Após ter demonstrado uma elogiada resiliência durante a pandemia, o mercado imobiliário enfrenta agora o aumento dos custos de construção. Como se chegou aqui e que impactos se podem esperar para o futuro?
Nos últimos 15 anos, o mercado imobiliário em Portugal enfrentou diversos desafios: desde o subprime, passando pela crise da dívida pública e consequente intervenção da troika, culminando na pandemia da Covid-19 (à qual até tem resistido com algum sucesso). Em 2021, em período de recuperação do ciclo económico, surge o aumento exponencial dos preços dos materiais a nível mundial, com os primeiros efeitos adversos a sentirem-se.

Desde o final do ano passado que o preço do aço laminado no mercado mundial tem vindo a ter aumentos na ordem dos 200%, enquanto o preço de outros materiais, como o cobre, atingiu os valores mais altos da última década, com aumentos de cerca de 30%. O aumento generalizado dos preços tem várias explicações, mas é unânime que é considerado um efeito secundário da pandemia: perante a perspetiva de uma diminuição global da procura, as siderurgias e os produtores de matérias-primas diminuíram a produção. A indústria automóvel teima em arrancar em pleno e, consequentemente, não existe a motivação para o aumento da produção de aço, existindo ainda o efeito das restrições da China às emissões de carbono que levaram à diminuição da produção de diversas indústrias.

Porém, surgiram novos focos de procura: além do investimento em bens consumíveis e em obras de remodelação-requalificação, surgem ainda os pacotes de incentivos atribuídos pelos estados para recuperar a economia, contrariando o efeito inicialmente esperado pelas indústrias, fazendo disparar a procura e influenciando diretamente o preço.

Em Portugal, assiste-se ainda a outro fenómeno associado à falta de mão-de-obra no setor da construção (principalmente qualificada). No início de 2021, foi identificado que o sector precisaria de, pelo menos, mais 80 mil trabalhadores para fazer face às necessidades, com consequências no custo de construção e sendo este um dos maiores constrangimentos para o crescimento do sector.

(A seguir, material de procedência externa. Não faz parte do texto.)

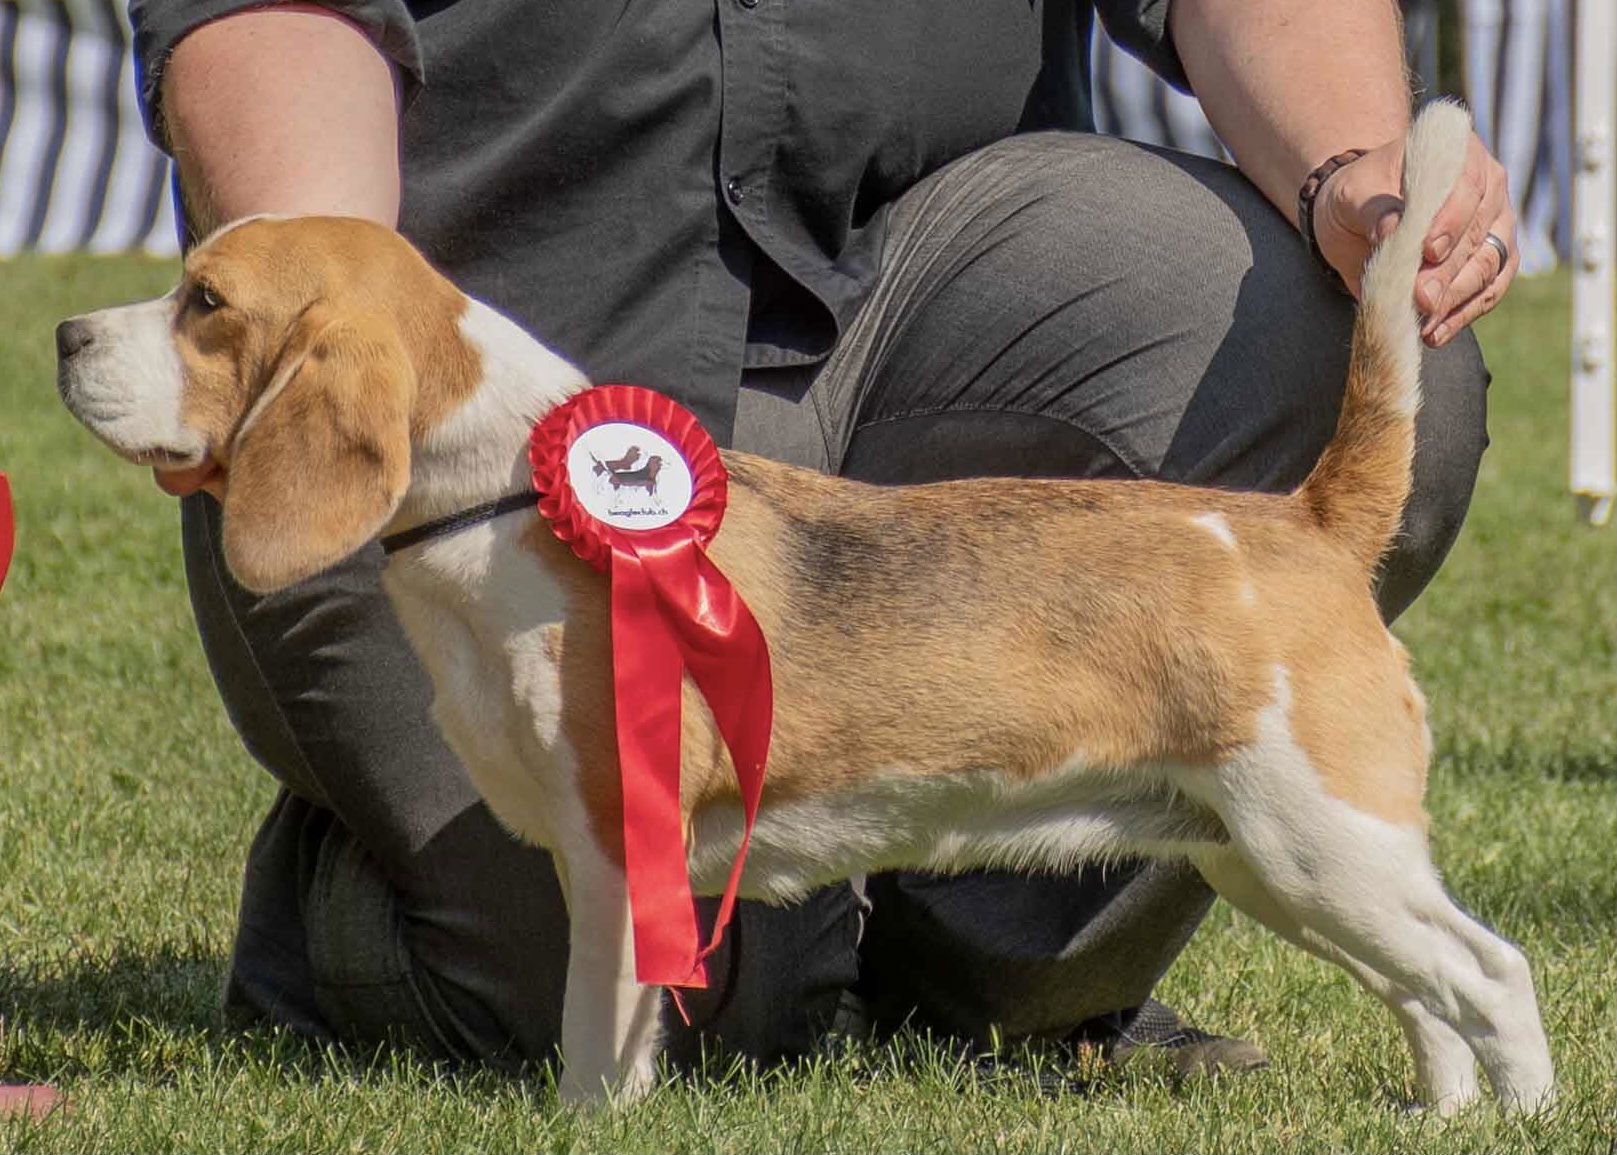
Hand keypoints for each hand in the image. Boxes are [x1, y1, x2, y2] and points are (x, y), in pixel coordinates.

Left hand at [1313, 129, 1517, 345]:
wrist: (1357, 218)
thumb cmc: (1357, 197)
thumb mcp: (1352, 196)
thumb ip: (1373, 209)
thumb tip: (1391, 228)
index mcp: (1459, 156)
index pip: (1467, 186)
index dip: (1451, 220)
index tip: (1428, 250)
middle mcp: (1488, 188)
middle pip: (1478, 233)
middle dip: (1448, 272)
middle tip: (1422, 300)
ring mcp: (1495, 227)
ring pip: (1489, 267)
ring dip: (1456, 299)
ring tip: (1424, 323)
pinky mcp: (1493, 264)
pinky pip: (1488, 292)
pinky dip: (1462, 315)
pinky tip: (1435, 335)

A verdade é que independentemente da sua origem, o aumento repentino dos preços tem criado diversas dificuldades no sector imobiliário. Para projetos em curso, o aumento dos preços da construção podem estar a repercutir-se diretamente nos preços da habitação e escritórios. Para novos projetos, alguns promotores preferiram adiar a sua decisão de investimento, esperando por uma descida e estabilização dos preços do mercado mundial, originando menor oferta de produto e, por consequência, um aumento dos preços dos imóveis. Os próprios avaliadores imobiliários têm dificuldade em definir as suas estimativas perante estas incertezas, influenciando a decisão das instituições financeiras em conceder financiamento bancário pelo aumento do risco de crédito.

E qual é a perspetiva? Relativamente aos preços das matérias-primas, defende-se que a prazo irão estabilizar (há quem considere que será apenas em meados de 2022, sujeitos à performance da indústria automóvel e há quem antecipe que poderão começar já a cair durante o segundo semestre de 2021). Em relação à ausência de mão-de-obra, o problema apresenta-se mais estrutural: terão que existir estímulos para o regresso de trabalhadores da construção civil emigrados e uma forte aposta na formação e requalificação de trabalhadores de outras indústrias.

Adicionalmente, com a aproximação de várias oportunidades de projetos de construção impulsionadas pelo Plano de Recuperação e Resiliência, teme-se que a procura para os tradicionais projetos imobiliários não seja correspondida e que a que seja, venha a ser a preços muito elevados, sendo certo que o mercado imobiliário terá que demonstrar mais uma vez o seu espírito de resiliência perante mais este desafio.